Google also explicitly don't really respect the disallow rules:

> However, robots.txt Disallow does not guarantee that a page will not appear in results: Google may still decide, based on external information such as incoming links, that it is relevant. If you wish to explicitly block a page from being indexed, you should instead use the noindex robots meta tag or X-Robots-Tag HTTP header. In this case, you should not disallow the page in robots.txt, because the page must be crawled in order for the tag to be seen and obeyed. [0]

[0] https://developers.google.com/search/docs/advanced/robots/ro...

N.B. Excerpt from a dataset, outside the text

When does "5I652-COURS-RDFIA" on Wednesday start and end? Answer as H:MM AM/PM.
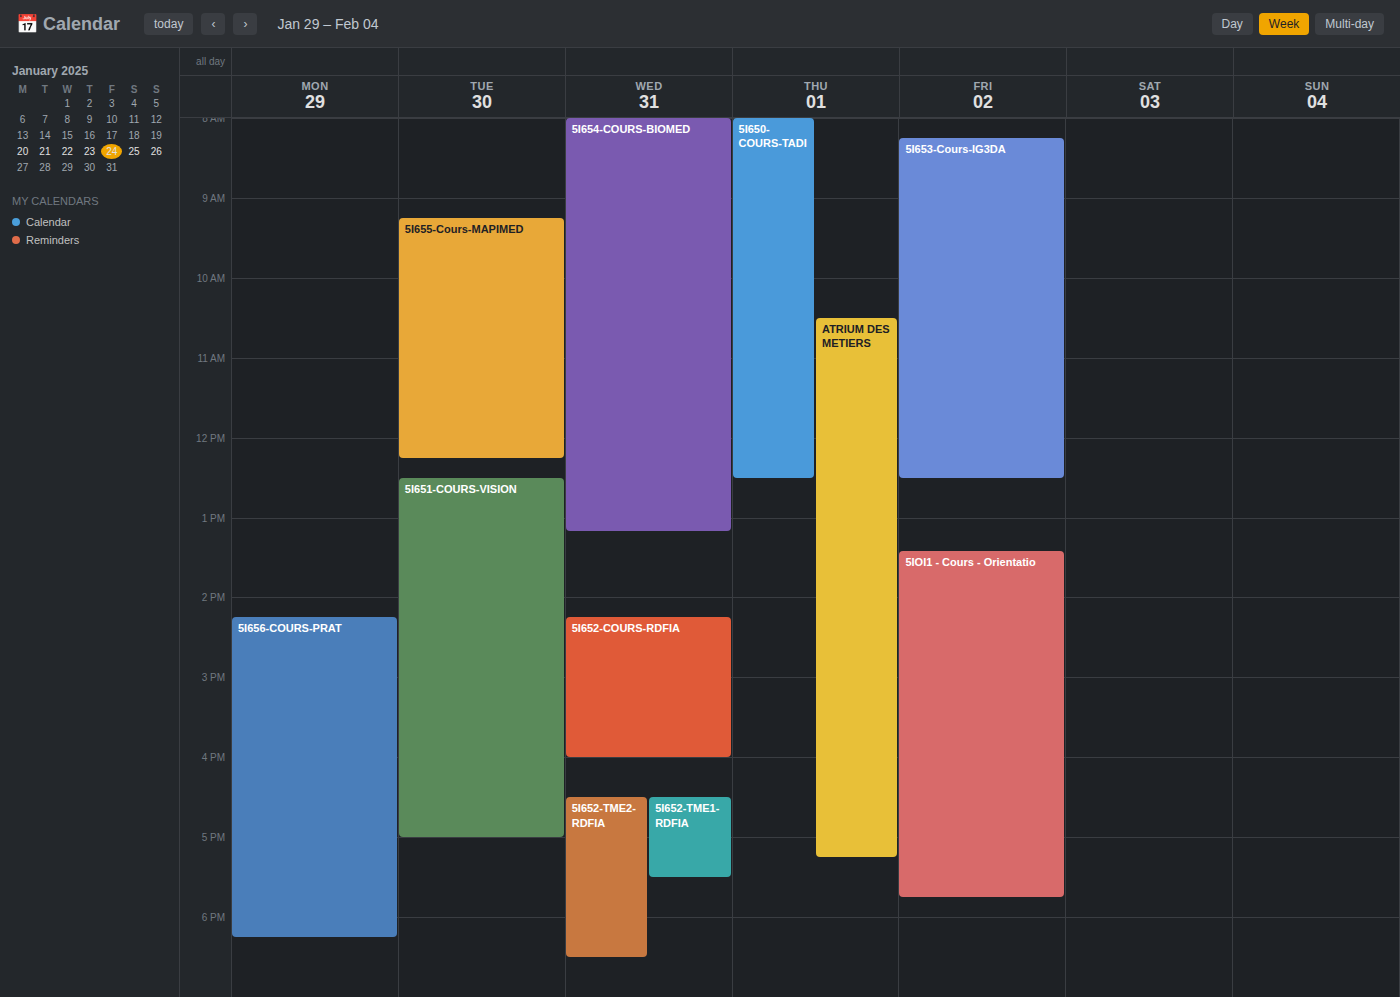
2:15 PM to 4:00 PM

Googlebot also doesn't respect crawl delays in robots.txt.
So they respect “do not track” headers?
No, but almost everyone ignored it and it never matured out of Candidate Recommendation:

> Efforts to standardize Do Not Track by the W3C in the Tracking Preference Expression (DNT) Working Group reached only the Candidate Recommendation stage and ended in September 2018 due to insufficient deployment and support. [...] Despite supporting it in its Chrome web browser, Google did not implement support for DNT on its websites, and directed users to its online privacy settings and opt-outs for interest-based advertising instead. The Digital Advertising Alliance, Council of Better Business Bureaus and the Direct Marketing Association does not require its members to honor DNT signals.

Source: https://en.wikipedia.org/wiki/Do_Not_Track

Not that long ago there was a story about the google analytics opt out addon at https://tools.google.com/dlpage/gaoptout not doing anything.
>They've been respecting robots.txt

sorry, wasn't meaning to imply Googs ignores robots.txt. I was going for conceptually it is easy to ignore it, just as it is easy, conceptually, to ignore HTTP headers.

>and tracking opt-outs for years, right?

is this provable? if i opt-out with my g-account in the browser on a desktop, that should imply i want out of all tracking, yet you have to do it on each app on each platform. it's wack-a-mole that is impossible to win.